I have my first test tomorrow! It’s for my ENGL112 class: Literature and Theatre of Aotearoa. I will either be writing on the play we read, and what remains, by Miria George or one of the many poems we read by Hone Tuwhare. I think I will probably write about and what remains because I don’t do so well with poems. At least with the play there is a story line with a theme that I can recognize. Poetry is often beyond me, although some of it is very interesting once you learn the author’s meaning behind it.

This week is also Te Wiki o te Reo Maori (Maori Language Week). And the theme is food! Something I can totally get behind. So for this week I am making use of the 100 Maori Words Ever New Zealander Should Know, mostly because I know even less than the average New Zealander.

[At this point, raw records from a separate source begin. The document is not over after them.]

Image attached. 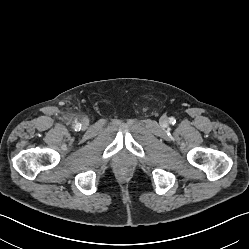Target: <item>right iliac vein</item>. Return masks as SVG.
Here are the masks:
<instances>
[{
    "mask_svg": "<svg viewBox=\"0 0 249 249\" xmlns=\"http://www.w3.org/2000/svg\"><path fill=\"white\" fill-rule=\"evenodd\" d=\"M82 125H83V127H87V126H88V120H87V119H84V120L82 121Z\"/></svg>",
    "mask_w": 249,
    "mask_h": 249,
    "instance_id": "1",
    "label": "right iliac vein"
}]
</instances>
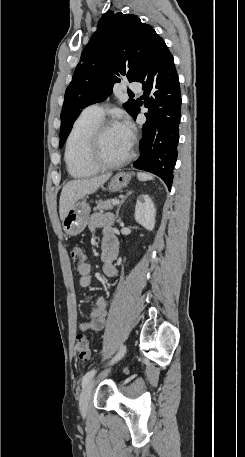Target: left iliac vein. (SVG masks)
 Listing matches in <instances>:
<instances>
[{
  "instance_id": "obj_1",
  "label": "left iliac vein",
  "mask_w": 245,
  "mask_h": 457,
  "mask_svg": "<svg viewBox=\"0 0 245 457\" xmlns=\"http://www.w3.org/2000/svg\"><path fill=\"white\" fill-rule=\"evenodd\" d=\"M93 386H94V382L90 381L86 385L85 390L80 395L79 409L83 415H86L88 412L89 402L93 395Z\"/></svg>"
}]
</instances>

Speaking of Maori, there is something very interesting that I have noticed about the Pakeha/Maori relationship, especially when thinking about the Native American relationship with people in the States. New Zealand seems to pride itself on its ‘bi-cultural foundation’. Everything seems to have an English name here and a Maori name. Especially everything on campus. I have noticed that every single Lecture hall has the typical “Kirk LT 301″ kind of name and underneath there is the Maori name. Or for example, the Maori name for Victoria University is Te Whare Wananga o te Upoko o te Ika a Maui. I don’t think any Universities in the States have any kind of Native American language names for everything.

Although Maori here have had many problems with retaining or regaining land that was promised to them in the Treaty of Waitangi, they are much better off than the Native Americans. It seems like the Native American’s biggest contribution to American culture is place names (and people frequently don’t even know which Native American language they come from) and kitschy tourist shops and attractions in the west. And casinos. Here however, Maori culture seems to be greatly respected. There are even Maori immersion schools all the way from Pre-school to High school for Maori children to learn their language.

On a more personal note, I am going traveling this weekend! Friday morning I am taking a taxi to the Wellington Airport and taking my flight to Gisborne. I’m really excited. Probably my favorite thing about my Australearn week was being able to sit in the car and look out the window. That’s one of my favorite things about any road trip. It’s probably even more so because the landscape here is so much different. So I get to just stare out the window for an hour! It sounds boring but I’m really excited. And it’s an Air New Zealand flight, so it has great service.

Another thing I have been doing lately is gathering recipes. As I talked about last time, I’ve been kind of struggling through the dorm food and I miss American food. So I have taken to looking through recipe and food sites in my spare time and making a collection of recipes I’d like to make when I get home.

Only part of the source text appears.